(Task details)
Please reproduce the chain mail jewelry book review word for word, starting with "A worthy book" and going on through "do anything else.".

(Excerpt)
▶

Don't get me wrong.  I do like chain mail.  But after a while, the weaves kind of blur with each other. When you've seen one Byzantine bracelet, you've seen them all in many ways.  But artisans who add colored rings, beads and other beautiful components do revitalize this jewelry making technique.

Chain Mail and Wire Reimagined,  a new book by Karen Rakoski and Barbara Deyoung, which I recently received for review, is a game changer in many ways.  The authors, who are both instructors, teamed up conventional chain mail with imaginative wire work.  The combination is simply amazing.

There are 18 projects in this book which progress from the basic wire loop formation in the beginning to much more complex designs towards the end. The basics are covered in the back section. The chain mail weaves are well illustrated with different colored rings. Some experience though, with both wire and chain mail, will help when tackling this book.

The chain mail weaves needed include the Box Chain, Byzantine, Double Half Persian, Full Persian, European 4-in-1, Helm, Dragonscale, Scallop and Victorian Lace. The latter two are modified Japanese style weaves. The chain mail weaves are often used as the chain portion such as the designs shown below.

The authors showed how to make the wire loops using dowels. Dowels are easy for the learner to get hold of. However, they did mention the bail forming pliers as well in the Tools section so they probably meant to suggest it as an alternative to dowels although I didn't come across them actually saying so anywhere.

The spiraling wire connectors of the Triple Twist necklace were also formed on a dowel.  Again while the chasing hammer and raw hide mallet were included in the Tools section, the work hardening step especially with the open spirals below was not mentioned. However, as the book is not really geared for rank beginners, more experienced jewelry makers will know what to do.

The pretty mix of scallop weave and wire work stars in the Stars of the Sea necklace below evokes starfish and and ocean waves.  There is a wire work starfish clasp, too.

My favorite section of the book was the one featuring frames.  The scroll detail in the diamond focal and clasp really make the European 4-in-1 weave pop!

The most stunning of the framed designs has to be the Three Wishes necklace.  What a gorgeous use of prong set gemstones nestling in helm weave flowers!  A beautiful single helm flower was used to adorn the wire work clasp end (not shown).

The authors also cleverly showed how the basic helm flower can be used in a ring, single flower pendant or wire work bangle.

I also liked the delightfully named Dragon Pillows bracelet design below. It uses dragonscale weave and I had visions of dragons napping on the wire wrapped domed "pillows"! This stunning design is one of the most challenging from the book.

A worthy book for those who wish to take their wire work AND chain mail up a notch.  This marriage of techniques is a match made in heaven!

Before You Go: 
Original Post by THE BEADING GEM
Jewelry Making Tips - Jewelry Business Tips 


  1. I agree, chain maille can get boring after awhile. Nice to see some new ideas.

  2. What stunning designs for chain maille!

    Reminds me of sitting in an aisle in a huge book store in New Orleans beside a woman. We both had piles of books around us.

    She told me that once she took a course on chain maille she didn't want to do anything else.

    I imagine this book will make her eyes light up and sparkle with delight! Now I wish I had got her email address so I could forward her this. Drats!

    A great review Pearl! I always like how you show the pictures from the books and give your opinions on the projects. Your honesty always tells me where I stand in relation to them.


  3. I think we all need to revitalized by new ideas!!

  4. I just love some of these designs in this book but I would be considered a rank amateur with chainmail. I have picked up some books but never really ventured into this arena.

◀

(Data listing)
▶

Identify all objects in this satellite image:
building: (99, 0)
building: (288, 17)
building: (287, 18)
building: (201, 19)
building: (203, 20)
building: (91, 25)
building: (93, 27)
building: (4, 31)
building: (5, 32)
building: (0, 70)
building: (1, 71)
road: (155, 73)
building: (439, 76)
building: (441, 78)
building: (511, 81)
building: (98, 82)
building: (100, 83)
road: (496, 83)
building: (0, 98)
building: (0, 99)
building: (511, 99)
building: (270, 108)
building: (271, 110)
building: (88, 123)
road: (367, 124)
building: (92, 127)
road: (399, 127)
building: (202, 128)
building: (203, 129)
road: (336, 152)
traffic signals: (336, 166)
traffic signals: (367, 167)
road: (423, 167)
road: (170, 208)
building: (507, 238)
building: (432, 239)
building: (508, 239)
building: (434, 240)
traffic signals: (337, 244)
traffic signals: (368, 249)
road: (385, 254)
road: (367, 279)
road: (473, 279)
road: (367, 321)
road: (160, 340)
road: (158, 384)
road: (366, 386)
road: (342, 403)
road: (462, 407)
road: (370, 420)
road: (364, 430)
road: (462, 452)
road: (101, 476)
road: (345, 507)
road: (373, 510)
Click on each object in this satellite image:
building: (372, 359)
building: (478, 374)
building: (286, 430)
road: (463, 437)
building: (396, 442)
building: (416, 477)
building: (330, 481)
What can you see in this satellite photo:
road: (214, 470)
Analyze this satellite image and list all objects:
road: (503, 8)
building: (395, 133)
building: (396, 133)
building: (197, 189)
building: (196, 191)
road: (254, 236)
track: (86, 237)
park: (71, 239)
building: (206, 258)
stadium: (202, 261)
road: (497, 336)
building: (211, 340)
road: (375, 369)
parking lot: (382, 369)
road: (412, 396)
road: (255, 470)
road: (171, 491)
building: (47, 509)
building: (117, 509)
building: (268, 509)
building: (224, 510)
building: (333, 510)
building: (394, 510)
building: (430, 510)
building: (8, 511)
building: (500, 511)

◀

(Complete response)
A worthy book for those who wish to take their wire work AND chain mail up a notch.  This marriage of techniques is a match made in heaven!

Before You Go: 
Original Post by THE BEADING GEM
Jewelry Making Tips - Jewelry Business Tips 


  1. I agree, chain maille can get boring after awhile. Nice to see some new ideas.

  2. What stunning designs for chain maille!

    Reminds me of sitting in an aisle in a huge book store in New Orleans beside a woman. We both had piles of books around us.

    She told me that once she took a course on chain maille she didn't want to do anything else.